▶ Work task 1
Convert the lines of the listing below, starting at the first line and ending at the line that contains "risklerini azaltacak politikalarda ilerleme", into a JSON list of strings with one string per line. Leave out blank lines, and don't include anything after that line.

-------- Excerpt to read

Client Communication During Appeals: The Attorney’s Approach

Most clients arrive at an appeal with a mix of fatigue and hope. They’ve been through trial, they’ve met deadlines, and they’ve likely lived with uncertainty for months or years. Now they are asked to trust a new process that looks less like a courtroom drama and more like a long chess match played in silence. In that setting, the lawyer’s craft is only half about legal substance. The other half is communication that is honest, paced, and calibrated to the realities of appellate law.

I write as someone who has shepherded clients through state and federal appeals, from emergency writs to multi-issue civil matters that span several volumes of transcript. The stakes vary, but the communication discipline does not. Good updates do not happen by accident. They require structure, thought, and a clear sense of what the client needs to decide what, when.

The first conversation sets the tone

How an appellate attorney frames the appeal at the start determines much of what follows. Clients want to know two things: What are we trying to do, and what does the road actually look like. I resist the urge to overpredict or comfort with platitudes. Instead, I map the terrain with ordinary words. The appeal is not a do-over, it is a review of what already happened. The record is closed, we live with the trial judge’s rulings unless they were preserved and legally incorrect, and the standard of review controls how uphill our climb may be.

I will sketch the timeline in weeks and months, not fuzzy terms. For a typical civil appeal, the notice of appeal is filed within 30 days of a final judgment. The record assembly can take several weeks, sometimes longer if transcripts have to be prepared. Opening briefs often come due 40 to 60 days after the record is filed, subject to extensions that are common when the record is large. Oral argument can be set months after briefing closes. Decisions often take a few months, though a year is not unusual in overloaded courts. I give a range, then I write it down and send it as a follow-up note. That written map reduces anxiety because the client can see the process in a single page.

On day one, I also explain what is and is not useful to send me. New facts usually cannot be added unless they fit in the narrow lanes for judicial notice or a limited remand. Still, clients often sit on emails or boxes of documents because they are unsure. I invite over-inclusion early, then I take responsibility for filtering. It is better to receive three extra binders now than to discover a decisive exhibit after the reply brief is filed.

Translating the record without diluting the law

The appeal lives inside the record. That is the central tension of appellate litigation: the client’s lived experience will not expand the pages the court is allowed to read. Appellate lawyers sometimes talk like this constraint is obvious. It is not obvious unless you’ve been through it before. So I describe it with examples.

In one employment case, the client was convinced an email would “prove everything.” The email existed, but it never made it into the trial exhibits because the court excluded it as hearsay. On appeal, we could not “add” the email, but we could challenge the exclusion if it was preserved and harmful. Walking the client through that distinction changed our communication. Instead of relitigating the merits of the email, we focused our calls on the legal standard for evidentiary error, whether the objection was specific enough, and how the judge’s rationale fit or misfit the controlling cases. That shift set expectations and protected our credibility when we later explained why the odds on that issue were modest.

----------------

▶ Work task 2
Output the passage from the article on client communication during appeals, starting at "I write as someone" and ending at "decide what, when.".

-------- Data extract

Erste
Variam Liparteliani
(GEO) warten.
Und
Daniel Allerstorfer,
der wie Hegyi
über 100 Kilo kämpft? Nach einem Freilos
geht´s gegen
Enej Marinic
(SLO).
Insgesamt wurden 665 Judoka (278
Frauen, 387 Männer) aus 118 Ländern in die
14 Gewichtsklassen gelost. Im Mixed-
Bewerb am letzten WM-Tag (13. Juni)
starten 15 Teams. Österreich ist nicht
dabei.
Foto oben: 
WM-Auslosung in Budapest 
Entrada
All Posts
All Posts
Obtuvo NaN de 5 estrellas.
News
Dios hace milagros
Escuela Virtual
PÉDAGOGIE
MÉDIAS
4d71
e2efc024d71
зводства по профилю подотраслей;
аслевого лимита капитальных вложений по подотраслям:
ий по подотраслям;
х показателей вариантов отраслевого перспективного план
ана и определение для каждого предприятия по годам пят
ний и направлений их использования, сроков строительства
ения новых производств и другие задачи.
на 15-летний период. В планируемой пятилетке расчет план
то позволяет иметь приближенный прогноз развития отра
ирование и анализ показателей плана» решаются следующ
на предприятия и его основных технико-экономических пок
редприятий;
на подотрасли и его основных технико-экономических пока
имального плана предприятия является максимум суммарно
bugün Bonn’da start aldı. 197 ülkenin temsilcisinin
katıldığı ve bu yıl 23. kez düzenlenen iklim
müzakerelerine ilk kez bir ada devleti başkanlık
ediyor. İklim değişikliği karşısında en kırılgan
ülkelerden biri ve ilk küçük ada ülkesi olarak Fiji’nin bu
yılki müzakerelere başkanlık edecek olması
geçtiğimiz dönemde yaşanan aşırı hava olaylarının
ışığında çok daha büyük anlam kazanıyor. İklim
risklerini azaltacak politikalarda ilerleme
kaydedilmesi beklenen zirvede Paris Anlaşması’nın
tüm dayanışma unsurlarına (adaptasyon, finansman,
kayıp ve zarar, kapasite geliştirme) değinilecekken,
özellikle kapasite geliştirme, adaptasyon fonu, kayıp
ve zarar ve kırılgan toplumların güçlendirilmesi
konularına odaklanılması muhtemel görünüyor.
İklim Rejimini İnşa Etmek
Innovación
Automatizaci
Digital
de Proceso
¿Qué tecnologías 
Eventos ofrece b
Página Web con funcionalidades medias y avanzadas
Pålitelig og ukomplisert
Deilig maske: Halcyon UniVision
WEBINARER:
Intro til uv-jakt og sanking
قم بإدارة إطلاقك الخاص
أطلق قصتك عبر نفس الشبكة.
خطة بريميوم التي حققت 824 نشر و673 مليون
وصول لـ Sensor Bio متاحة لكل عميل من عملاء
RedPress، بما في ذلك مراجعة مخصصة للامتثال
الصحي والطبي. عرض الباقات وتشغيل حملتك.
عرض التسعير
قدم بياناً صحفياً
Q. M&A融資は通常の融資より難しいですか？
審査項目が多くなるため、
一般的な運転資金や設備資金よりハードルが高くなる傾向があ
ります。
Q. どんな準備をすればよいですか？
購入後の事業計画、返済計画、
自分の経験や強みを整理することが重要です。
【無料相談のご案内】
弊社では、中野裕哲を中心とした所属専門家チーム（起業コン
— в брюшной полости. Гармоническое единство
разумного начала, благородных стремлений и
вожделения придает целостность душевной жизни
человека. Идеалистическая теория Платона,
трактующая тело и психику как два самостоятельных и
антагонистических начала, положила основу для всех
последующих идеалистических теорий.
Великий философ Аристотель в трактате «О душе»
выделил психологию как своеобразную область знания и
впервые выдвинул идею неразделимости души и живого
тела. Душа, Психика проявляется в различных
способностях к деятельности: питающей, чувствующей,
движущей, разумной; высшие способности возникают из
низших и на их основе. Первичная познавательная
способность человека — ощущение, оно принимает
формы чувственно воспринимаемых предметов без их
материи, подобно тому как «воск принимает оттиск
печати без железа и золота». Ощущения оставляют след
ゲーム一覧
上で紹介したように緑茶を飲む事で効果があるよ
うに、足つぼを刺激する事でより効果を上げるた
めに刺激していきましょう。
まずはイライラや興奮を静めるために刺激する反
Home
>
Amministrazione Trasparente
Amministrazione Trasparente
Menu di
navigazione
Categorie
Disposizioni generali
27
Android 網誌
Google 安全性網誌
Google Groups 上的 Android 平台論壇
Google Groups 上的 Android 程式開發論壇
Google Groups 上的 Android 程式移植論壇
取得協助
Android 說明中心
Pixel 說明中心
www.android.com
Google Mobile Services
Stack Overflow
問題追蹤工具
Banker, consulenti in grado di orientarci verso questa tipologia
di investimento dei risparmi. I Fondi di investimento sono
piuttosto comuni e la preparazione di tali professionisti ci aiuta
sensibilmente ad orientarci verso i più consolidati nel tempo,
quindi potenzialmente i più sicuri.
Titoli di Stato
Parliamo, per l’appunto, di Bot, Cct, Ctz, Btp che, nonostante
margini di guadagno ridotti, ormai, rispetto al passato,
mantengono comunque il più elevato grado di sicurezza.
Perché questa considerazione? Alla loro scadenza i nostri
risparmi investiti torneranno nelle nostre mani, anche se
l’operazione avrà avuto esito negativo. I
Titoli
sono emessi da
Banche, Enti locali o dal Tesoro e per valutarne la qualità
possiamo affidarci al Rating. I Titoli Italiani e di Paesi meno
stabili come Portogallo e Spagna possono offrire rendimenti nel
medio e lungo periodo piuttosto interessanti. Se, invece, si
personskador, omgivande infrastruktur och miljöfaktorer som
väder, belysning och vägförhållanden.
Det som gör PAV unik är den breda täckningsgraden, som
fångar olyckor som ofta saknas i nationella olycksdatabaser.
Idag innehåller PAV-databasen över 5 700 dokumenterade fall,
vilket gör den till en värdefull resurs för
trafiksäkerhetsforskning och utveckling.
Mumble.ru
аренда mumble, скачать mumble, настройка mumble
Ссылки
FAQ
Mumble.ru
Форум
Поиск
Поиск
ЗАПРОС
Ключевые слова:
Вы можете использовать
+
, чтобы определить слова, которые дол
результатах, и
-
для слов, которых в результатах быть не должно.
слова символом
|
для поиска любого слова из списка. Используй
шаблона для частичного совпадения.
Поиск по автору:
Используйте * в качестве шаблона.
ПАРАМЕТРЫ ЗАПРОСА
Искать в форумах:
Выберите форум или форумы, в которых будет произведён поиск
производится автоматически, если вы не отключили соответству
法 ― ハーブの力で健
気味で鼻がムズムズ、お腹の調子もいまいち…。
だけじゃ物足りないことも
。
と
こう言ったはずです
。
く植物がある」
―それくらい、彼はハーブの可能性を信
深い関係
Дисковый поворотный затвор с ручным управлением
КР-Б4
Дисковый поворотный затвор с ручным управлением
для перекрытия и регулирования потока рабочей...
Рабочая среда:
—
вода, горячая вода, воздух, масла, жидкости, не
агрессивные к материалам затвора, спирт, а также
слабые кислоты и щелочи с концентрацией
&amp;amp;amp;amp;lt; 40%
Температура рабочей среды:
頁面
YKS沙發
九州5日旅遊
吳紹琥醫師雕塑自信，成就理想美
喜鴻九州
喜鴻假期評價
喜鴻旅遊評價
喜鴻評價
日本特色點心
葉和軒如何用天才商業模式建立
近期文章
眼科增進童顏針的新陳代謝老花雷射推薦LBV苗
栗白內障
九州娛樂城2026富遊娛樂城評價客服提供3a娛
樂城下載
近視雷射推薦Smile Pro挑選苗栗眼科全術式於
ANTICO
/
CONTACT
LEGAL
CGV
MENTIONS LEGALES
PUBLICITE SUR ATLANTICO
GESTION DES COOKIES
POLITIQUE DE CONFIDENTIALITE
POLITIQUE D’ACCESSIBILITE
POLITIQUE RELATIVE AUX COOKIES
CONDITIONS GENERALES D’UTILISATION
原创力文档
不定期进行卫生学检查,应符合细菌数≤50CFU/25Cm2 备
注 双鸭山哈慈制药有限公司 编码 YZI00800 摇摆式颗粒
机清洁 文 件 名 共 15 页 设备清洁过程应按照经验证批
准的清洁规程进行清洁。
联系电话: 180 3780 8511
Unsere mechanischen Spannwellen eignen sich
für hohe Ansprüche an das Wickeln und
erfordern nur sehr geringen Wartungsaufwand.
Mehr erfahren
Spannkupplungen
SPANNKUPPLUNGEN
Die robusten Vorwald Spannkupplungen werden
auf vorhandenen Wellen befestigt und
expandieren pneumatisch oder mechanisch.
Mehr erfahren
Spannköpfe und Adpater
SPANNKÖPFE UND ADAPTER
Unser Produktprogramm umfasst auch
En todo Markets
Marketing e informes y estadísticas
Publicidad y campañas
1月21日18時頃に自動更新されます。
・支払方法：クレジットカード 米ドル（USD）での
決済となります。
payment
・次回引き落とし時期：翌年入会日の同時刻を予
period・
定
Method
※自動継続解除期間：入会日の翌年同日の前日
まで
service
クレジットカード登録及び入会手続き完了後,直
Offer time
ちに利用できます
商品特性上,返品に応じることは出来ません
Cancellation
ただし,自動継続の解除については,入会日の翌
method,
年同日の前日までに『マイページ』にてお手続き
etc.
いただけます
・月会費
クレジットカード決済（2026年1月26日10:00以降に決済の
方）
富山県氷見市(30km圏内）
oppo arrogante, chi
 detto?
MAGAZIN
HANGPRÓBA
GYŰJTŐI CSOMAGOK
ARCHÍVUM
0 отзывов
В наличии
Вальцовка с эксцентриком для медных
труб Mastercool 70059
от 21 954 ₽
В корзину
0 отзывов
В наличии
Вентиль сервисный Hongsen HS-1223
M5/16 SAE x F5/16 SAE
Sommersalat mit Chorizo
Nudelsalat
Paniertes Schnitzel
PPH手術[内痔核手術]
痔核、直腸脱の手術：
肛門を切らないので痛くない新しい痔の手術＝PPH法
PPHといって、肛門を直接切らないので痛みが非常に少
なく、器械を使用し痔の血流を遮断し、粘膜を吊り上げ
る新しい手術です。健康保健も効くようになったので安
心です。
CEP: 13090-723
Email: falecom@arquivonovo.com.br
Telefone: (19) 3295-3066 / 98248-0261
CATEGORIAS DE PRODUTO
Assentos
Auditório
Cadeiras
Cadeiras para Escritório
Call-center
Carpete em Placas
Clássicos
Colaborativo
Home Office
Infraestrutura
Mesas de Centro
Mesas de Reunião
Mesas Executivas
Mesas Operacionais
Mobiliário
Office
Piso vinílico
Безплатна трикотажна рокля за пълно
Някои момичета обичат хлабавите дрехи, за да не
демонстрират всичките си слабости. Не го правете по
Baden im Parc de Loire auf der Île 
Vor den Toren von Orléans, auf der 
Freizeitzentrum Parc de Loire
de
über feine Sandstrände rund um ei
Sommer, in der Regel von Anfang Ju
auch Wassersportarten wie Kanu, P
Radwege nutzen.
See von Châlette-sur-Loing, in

----------------

▶ Written answer 1
[
  "Erste",
  "Variam Liparteliani",
  "(GEO) warten.",
  "Und",
  "Daniel Allerstorfer,",
  "der wie Hegyi",
  "über 100 Kilo kämpft? Nach einem Freilos",
  "geht´s gegen",
  "Enej Marinic",
  "(SLO).",
  "Insgesamt wurden 665 Judoka (278",
  "Frauen, 387 Männer) aus 118 Ländern in die",
  "14 Gewichtsklassen gelost. Im Mixed-",
  "Bewerb am letzten WM-Tag (13. Juni)",
  "starten 15 Teams. Österreich ist nicht",
  "dabei.",
  "Foto oben: ",
  "WM-Auslosung in Budapest ",
  "Entrada",
  "All Posts",
  "All Posts",
  "Obtuvo NaN de 5 estrellas.",
  "News",
  "Dios hace milagros",
  "Escuela Virtual",
  "PÉDAGOGIE",
  "MÉDIAS",
  "4d71",
  "e2efc024d71",
  "зводства по профилю подотраслей;",
  "аслевого лимита капитальных вложений по подотраслям:",
  "ий по подотраслям;",
  "х показателей вариантов отраслевого перспективного план",
  "ана и определение для каждого предприятия по годам пят",
  "ний и направлений их использования, сроков строительства",
  "ения новых производств и другие задачи.",
  "на 15-летний период. В планируемой пятилетке расчет план",
  "то позволяет иметь приближенный прогноз развития отра",
  "ирование и анализ показателей плана» решаются следующ",
  "на предприятия и его основных технико-экономических пок",
  "редприятий;",
  "на подотрасли и его основных технико-экономических пока",
  "имального плана предприятия является максимум суммарно",
  "bugün Bonn’da start aldı. 197 ülkenin temsilcisinin",
  "katıldığı ve bu yıl 23. kez düzenlenen iklim",
  "müzakerelerine ilk kez bir ada devleti başkanlık",
  "ediyor. İklim değişikliği karşısında en kırılgan",
  "ülkelerden biri ve ilk küçük ada ülkesi olarak Fiji’nin bu",
  "yılki müzakerelere başkanlık edecek olması",
  "geçtiğimiz dönemde yaşanan aşırı hava olaylarının",
  "ışığında çok daha büyük anlam kazanıyor. İklim",
  "risklerini azaltacak politikalarda ilerleme"
]

▶ Written answer 2
I write as someone who has shepherded clients through state and federal appeals, from emergency writs to multi-issue civil matters that span several volumes of transcript. The stakes vary, but the communication discipline does not. Good updates do not happen by accident. They require structure, thought, and a clear sense of what the client needs to decide what, when.